X=scaler.fit_transform(X)
X_train = scaler.fit_transform(X_train)
X_test = scaler.fit_transform(X_test)

print("X_train:\n", X_train)
print("\n")
print("X_test:\n", X_test)

### 1) Logistic Regression

In [None]:
from sklearn.linear_model import LogisticRegression
from sklearn.model_selection import cross_val_score

In [None]:
classifire = LogisticRegression(solver='liblinear',random_state=1)

classifire.fit(X_train, y_train)
accuracies = cross_val_score(estimator = classifire,X=X_train,y=y_train,cv=10)

print("Accuracies:\n ",accuracies)

In [None]:
print("Mean Accuracies: ",accuracies.mean())

In [None]:
classifire_pred = classifire.predict(X_test)
classifire_pred

In [None]:
from sklearn import metrics

In [None]:
cm = metrics.confusion_matrix(y_test,classifire_pred,labels=[0,1])

df_cm = pd.DataFrame(cm,index=[i for i in [0,1]],columns=[i for i in ['predicted 0','predicted 1']])

sns.heatmap(df_cm,annot=True)

### 2) Support Vector Machine

In [None]:
from sklearn.svm import SVC

In [None]:
svm_classifire = SVC(kernel="linear")

svm_classifire.fit(X_train,y_train)

svm_accuracies = cross_val_score(estimator=svm_classifire,X=X_train,y=y_train,cv=10)

print("Accuracies:\n ",svm_accuracies)

In [None]:
print("Mean Accuracy:",svm_accuracies.mean())

In [None]:
svm_classifire_pred = svm_classifire.predict(X_test)
svm_classifire_pred

In [None]:
cm = metrics.confusion_matrix(y_test,svm_classifire_pred,labels=[0,1])

df_cm = pd.DataFrame(cm,index=[i for i in [0,1]],columns=[i for i in ['predicted 0','predicted 1']])

sns.heatmap(df_cm,annot=True)

### 3) Random Forest Classifier

In [None]:
from sklearn.ensemble import RandomForestClassifier

In [None]:
rfc_classifier = RandomForestClassifier(n_estimators=50, criterion='entropy',random_state=1)
rfc_classifier.fit(X_train, y_train)

rfc_accuracies = cross_val_score(estimator=rfc_classifier,X=X_train,y=y_train,cv=10)

print("Accuracies:\n ",rfc_accuracies)

In [None]:
print("Mean Accuracy:",rfc_accuracies.mean())

In [None]:
rfc_classifier_pred = rfc_classifier.predict(X_test)
rfc_classifier_pred

In [None]:
cm = metrics.confusion_matrix(y_test,rfc_classifier_pred,labels=[0,1])

df_cm = pd.DataFrame(cm,index=[i for i in [0,1]],columns=[i for i in ['predicted 0','predicted 1']])

sns.heatmap(df_cm,annot=True)

### 4) KNN Classifier

In [None]:
from sklearn.neighbors import KNeighborsClassifier
from sklearn.model_selection import KFold, GridSearchCV

param_grid = {'leaf_size': [2,5,7,9,11],'n_neighbors':[2,5,7,9,11],'p':[1,2]}

grid = GridSearchCV(KNeighborsClassifier(),param_grid=param_grid)

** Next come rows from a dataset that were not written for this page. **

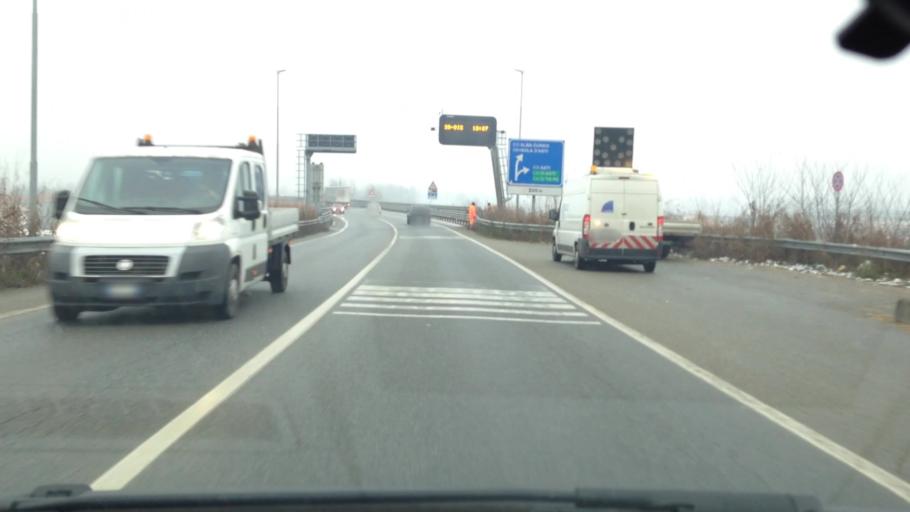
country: IT
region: Piedmont
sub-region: Provincia di Asti
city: Isola d'Asti
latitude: 44.8421
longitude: 8.1936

grid.fit(X_train, y_train)


In [None]:
grid.best_params_

In [None]:
KNN = KNeighborsClassifier(n_neighbors=2 ,p=1 ,leaf_size=2 )

In [None]:
KNN.fit(X_train, y_train)

In [None]:
KNN_pred = KNN.predict(X_test)

In [None]:
knn_accuracies = cross_val_score(estimator=KNN,X=X_train,y=y_train,cv=10)

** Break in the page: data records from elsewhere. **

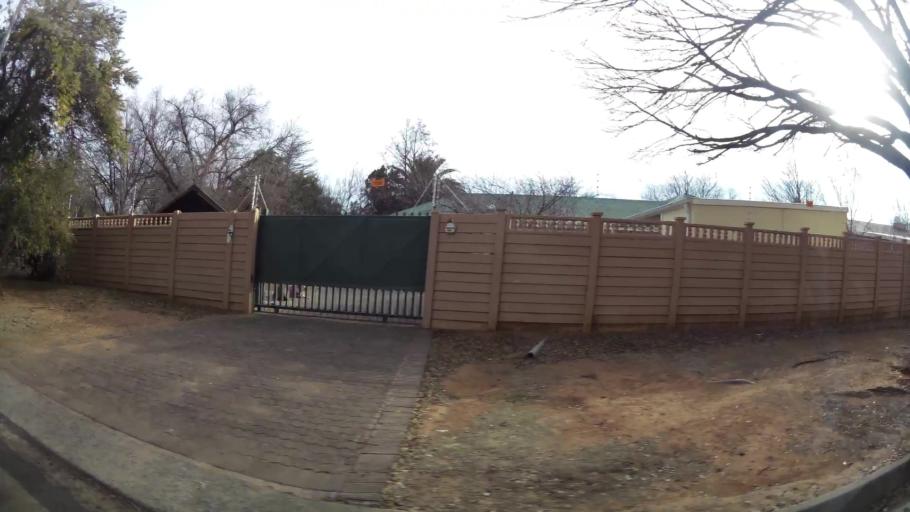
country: ZA
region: Orange Free State
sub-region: Mangaung Metropolitan Municipality
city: Bloemfontein
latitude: -29.1225
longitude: 26.1777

print("Accuracies:\n ",knn_accuracies)

In [None]:
print("Mean Accuracy:",knn_accuracies.mean())

In [None]:
cm = metrics.confusion_matrix(y_test,KNN_pred,labels=[0,1])

df_cm = pd.DataFrame(cm,index=[i for i in [0,1]],columns=[i for i in ['predicted 0','predicted 1']])

sns.heatmap(df_cm,annot=True)

### 5) Multilayer Preception (Neural Network)

In [None]:
from sklearn.neural_network import MLPClassifier 

In [None]:
multi_class = MLPClassifier(hidden_layer_sizes=(8,4),max_iter=8000, alpha=0.0001, solver='sgd',verbose=10,random_state= 21,tol=0.000000001)

In [None]:
multi_class.fit(X_train, y_train)

In [None]:
multi_class_predict=multi_class.predict(X_test)

In [None]:
cm = metrics.confusion_matrix(y_test,multi_class_predict,labels=[0,1])

df_cm = pd.DataFrame(cm,index=[i for i in [0,1]],columns=[i for i in ['predicted 0','predicted 1']])

sns.heatmap(df_cm,annot=True)

### Comparing All the Algorithms

In [None]:
print("LogisticRegression: {0:.4f}%".format(accuracies.mean()*100))
print("\n")
print("Support Vector Machine: {0:.4f}%".format(svm_accuracies.mean()*100))
print("\n")
print("Random Forest: {0:.4f}%".format(rfc_accuracies.mean()*100))
print("\n")
print("KNN: {0:.4f}%".format(knn_accuracies.mean()*100))
print("\n")
print("Nueral Network: {}%".format(100))
print("\n")

Here, Nueral Network Gives 100% accuracy. But, for begginers, all above algorithms are must needed.